While the seizure of a few ounces of meth was once common, it’s no longer cause for excitement. Anymore, Peterson said, meth is coming by the pound and it’s purity is on the rise.
“It’s directly related to the money,” he said. “By the time it comes from Mexico to California to Washington and makes its way to us, tens of thousands of dollars have changed hands. Now, nearly everything we’re seeing is in that 95 percent or higher (purity).
With the increase in trafficking, the task force at Missoula County now counts more than 57 related arrests and 49 federal indictments among its achievements. It also has seized more than 40 pounds of meth, 73 firearms and $350,000 in property assets.
For smaller western Montana counties, including Lake and Lincoln, the problem has become overwhelming. Lake County Sheriff Donald Bell said he was forced to release a 71 year old man arrested for selling meth to 13-year old school kids for lack of the jail space to hold him.
In Lincoln County, the jail averaged 29 inmates per day in all of 2018. This year, Sheriff Darren Short said, it’s averaging 41.
“We all know that a large percent of those are for drug related crimes,” said Short. “We used to have people in jail for misdemeanor crimes and those kinds of things. Primary, our jail population is now comprised of felony drug crimes.”
Several members of law enforcement, including the Highway Patrol, said the average sale of meth is exchanged three to five times after leaving its cartel source in Mexico.
In Missoula, at least, most of the meth travels across the border to California or Las Vegas, where it’s moved into the Northwest and eventually Missoula.

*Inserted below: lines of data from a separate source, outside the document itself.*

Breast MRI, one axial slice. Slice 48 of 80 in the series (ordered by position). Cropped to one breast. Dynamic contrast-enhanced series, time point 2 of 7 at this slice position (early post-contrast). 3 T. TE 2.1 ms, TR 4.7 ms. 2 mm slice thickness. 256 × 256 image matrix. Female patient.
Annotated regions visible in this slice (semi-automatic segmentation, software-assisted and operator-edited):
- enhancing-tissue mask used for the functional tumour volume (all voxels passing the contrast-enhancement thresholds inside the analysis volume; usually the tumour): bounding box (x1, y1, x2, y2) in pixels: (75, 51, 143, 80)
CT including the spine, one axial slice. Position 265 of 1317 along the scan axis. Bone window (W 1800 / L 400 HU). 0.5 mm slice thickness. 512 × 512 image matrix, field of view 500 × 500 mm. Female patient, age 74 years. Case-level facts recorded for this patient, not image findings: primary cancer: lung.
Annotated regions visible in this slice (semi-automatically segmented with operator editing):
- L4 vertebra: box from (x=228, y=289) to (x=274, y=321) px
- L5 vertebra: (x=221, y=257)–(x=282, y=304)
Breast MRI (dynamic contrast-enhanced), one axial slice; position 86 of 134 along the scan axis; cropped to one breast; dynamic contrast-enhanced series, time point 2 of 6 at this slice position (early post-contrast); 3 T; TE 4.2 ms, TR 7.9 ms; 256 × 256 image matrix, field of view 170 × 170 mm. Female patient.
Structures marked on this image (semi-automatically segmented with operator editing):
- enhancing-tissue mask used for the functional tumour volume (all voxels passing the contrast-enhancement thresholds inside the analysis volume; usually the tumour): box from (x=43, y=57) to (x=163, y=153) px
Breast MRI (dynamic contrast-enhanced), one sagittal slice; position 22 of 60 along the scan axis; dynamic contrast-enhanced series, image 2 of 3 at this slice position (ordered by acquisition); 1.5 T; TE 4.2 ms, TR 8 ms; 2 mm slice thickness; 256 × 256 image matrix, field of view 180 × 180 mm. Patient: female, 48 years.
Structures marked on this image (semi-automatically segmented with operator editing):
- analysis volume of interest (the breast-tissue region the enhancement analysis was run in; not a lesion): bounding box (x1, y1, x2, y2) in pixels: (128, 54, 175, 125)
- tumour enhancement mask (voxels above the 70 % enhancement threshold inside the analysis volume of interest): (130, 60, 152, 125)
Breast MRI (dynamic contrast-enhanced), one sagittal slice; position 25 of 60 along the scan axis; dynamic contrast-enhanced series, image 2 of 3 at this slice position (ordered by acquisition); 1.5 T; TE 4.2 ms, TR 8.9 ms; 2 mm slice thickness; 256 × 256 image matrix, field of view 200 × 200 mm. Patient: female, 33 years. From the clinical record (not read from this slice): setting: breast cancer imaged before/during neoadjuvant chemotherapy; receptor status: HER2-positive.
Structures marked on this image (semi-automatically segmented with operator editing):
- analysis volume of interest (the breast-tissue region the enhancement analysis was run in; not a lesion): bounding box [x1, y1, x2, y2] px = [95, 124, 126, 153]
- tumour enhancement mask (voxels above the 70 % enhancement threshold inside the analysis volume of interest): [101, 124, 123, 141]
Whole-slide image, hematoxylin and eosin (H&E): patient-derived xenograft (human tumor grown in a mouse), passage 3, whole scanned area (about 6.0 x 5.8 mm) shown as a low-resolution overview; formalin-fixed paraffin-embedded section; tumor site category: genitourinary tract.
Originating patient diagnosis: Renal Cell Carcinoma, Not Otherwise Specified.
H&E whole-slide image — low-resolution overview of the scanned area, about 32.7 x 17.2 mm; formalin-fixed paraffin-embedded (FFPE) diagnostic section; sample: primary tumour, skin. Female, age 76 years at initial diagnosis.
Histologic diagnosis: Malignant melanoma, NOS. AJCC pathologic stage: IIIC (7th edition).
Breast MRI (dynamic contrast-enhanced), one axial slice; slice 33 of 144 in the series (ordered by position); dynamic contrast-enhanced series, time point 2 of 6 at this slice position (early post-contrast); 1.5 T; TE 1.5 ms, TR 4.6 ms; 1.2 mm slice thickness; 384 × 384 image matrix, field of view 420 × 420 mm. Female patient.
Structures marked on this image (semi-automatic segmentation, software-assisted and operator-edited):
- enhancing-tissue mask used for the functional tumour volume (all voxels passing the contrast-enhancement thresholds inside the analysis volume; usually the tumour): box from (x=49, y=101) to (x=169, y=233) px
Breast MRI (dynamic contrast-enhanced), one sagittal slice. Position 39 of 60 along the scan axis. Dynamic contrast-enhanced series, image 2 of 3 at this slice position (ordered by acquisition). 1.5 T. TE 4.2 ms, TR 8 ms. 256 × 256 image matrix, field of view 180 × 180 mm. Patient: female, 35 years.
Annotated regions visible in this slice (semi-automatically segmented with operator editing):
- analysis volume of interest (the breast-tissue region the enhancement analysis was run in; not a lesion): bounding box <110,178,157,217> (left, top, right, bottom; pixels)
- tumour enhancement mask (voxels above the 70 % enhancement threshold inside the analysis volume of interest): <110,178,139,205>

A growing element of human trafficking is now arriving with it.
“We all know money is traded for dope, as are guns, but girls are traded for dope too,” said Guy Baker, a detective with the Missoula Police Department. “Unfortunately, sex trafficking and drug trafficking go hand in hand, especially heroin. A lot of these crimes are being committed by people who are exploiting people who aren’t from Montana and are brought in on circuits, and the drugs are coming with them.”
Baker said the increase in meth trafficking also has brought a new gang element to Missoula.
“A lot of gang affiliates are trafficking dope into Montana and Missoula from sources in Washington, specifically Spokane, Yakima and the Tri Cities,” he said. “The associated violence that we’re getting, which is criminals who are more violent and willing to pull the trigger, is becoming more and more prevalent in our community.”
Daines has held similar discussions with law enforcement in other parts of the state, and like Sen. Jon Tester and Rep. Greg Gianforte, he recently toured the southern border as Congress continues its debate on how best to secure the border.
Daines said the series of talks with Montana law enforcement officials have been frank and eye opening.
“You get a picture of what’s going on in the state, and there’s consistency hearing from law enforcement about what’s going on right now with meth,” he said.